● Selected extract:

▬▬▬

Israel’s push into Gaza city coincided with the publication of a report by an expert panel commissioned by the United Nations Human Rights Council accusing Israel of committing genocide in Gaza. Israel has hotly denied the UN’s accusations but is concerned about the possible reactions of its Western allies. France, Britain and others are expected to recognise a Palestinian state in the coming weeks. The leaders of the European Union, Israel’s top trade partner, have warned that they may review the bloc’s trade agreements with Israel if it presses on in Gaza.
For now, at least, the Israelis still seem to have the backing of America. President Donald Trump posted threats to Hamas on social media as the operation began. “ALL ‘BETS’ ARE OFF,” he wrote. “RELEASE ALL HOSTAGES NOW!” Hours earlier his secretary of state, Marco Rubio, had left Jerusalem, where he said that a better future for Gaza could not be reached “until Hamas is eliminated”.

▬▬▬

● Exercise requirements:
1. In the excerpt on Israel's push into Gaza city, what did Marco Rubio say had to happen before a better future for Gaza could be reached?
2. Resume the excerpt on Israel's push into Gaza city from the point at which it stops.

● Chart understanding data:
▬▬▬

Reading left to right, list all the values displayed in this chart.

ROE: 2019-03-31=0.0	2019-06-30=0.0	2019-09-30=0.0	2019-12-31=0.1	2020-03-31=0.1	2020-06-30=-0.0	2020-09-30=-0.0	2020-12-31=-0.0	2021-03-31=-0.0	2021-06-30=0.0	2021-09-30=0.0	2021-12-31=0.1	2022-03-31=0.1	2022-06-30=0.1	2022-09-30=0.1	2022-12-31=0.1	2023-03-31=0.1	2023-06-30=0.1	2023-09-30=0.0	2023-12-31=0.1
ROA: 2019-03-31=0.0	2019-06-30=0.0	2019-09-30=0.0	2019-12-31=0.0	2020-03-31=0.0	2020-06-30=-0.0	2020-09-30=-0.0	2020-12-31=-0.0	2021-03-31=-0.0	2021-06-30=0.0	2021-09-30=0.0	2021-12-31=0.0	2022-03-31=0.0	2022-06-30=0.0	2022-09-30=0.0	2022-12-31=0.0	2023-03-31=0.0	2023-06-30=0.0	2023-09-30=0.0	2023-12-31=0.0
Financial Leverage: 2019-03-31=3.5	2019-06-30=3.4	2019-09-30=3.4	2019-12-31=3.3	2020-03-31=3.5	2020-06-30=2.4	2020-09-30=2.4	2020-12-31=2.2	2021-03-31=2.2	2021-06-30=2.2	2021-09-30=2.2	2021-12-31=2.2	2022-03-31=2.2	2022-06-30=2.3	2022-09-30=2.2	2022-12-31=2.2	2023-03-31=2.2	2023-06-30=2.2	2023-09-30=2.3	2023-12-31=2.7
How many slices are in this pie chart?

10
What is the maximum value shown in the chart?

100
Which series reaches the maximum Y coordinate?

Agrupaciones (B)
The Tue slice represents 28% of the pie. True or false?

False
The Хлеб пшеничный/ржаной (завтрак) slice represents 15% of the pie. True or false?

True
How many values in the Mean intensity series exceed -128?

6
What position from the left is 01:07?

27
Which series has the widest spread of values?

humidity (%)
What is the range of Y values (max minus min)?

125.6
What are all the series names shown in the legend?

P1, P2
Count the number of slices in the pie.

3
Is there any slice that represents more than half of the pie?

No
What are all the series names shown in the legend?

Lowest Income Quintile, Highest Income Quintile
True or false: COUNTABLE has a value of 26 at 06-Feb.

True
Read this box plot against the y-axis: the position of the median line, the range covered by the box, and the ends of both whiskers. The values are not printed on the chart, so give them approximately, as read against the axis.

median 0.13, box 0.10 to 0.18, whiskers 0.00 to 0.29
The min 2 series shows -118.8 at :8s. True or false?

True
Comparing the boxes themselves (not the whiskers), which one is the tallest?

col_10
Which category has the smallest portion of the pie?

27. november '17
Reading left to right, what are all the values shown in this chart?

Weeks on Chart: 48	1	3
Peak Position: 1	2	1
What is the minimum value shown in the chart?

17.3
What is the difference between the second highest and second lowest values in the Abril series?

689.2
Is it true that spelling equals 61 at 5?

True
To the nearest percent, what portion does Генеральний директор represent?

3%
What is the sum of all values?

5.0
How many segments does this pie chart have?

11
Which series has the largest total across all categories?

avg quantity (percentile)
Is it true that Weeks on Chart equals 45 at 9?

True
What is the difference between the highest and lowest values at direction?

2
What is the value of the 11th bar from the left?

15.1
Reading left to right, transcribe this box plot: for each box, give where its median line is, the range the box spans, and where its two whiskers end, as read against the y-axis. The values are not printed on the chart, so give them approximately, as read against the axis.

▬▬▬

● Set of answers:
1. Rubio said that a better future for Gaza could not be reached until Hamas is eliminated.

2.
But even America’s support may not last. Israeli diplomats believe Mr Trump’s patience is running out. Mr Netanyahu, they say, convinced him that the Gaza city attack would be the final blow to Hamas. If that proves untrue, as it surely will, they expect the president to force Israel to accept a ceasefire. Rather than delivering victory, the attack seems destined only to deepen Gaza’s suffering and leave Israel more isolated.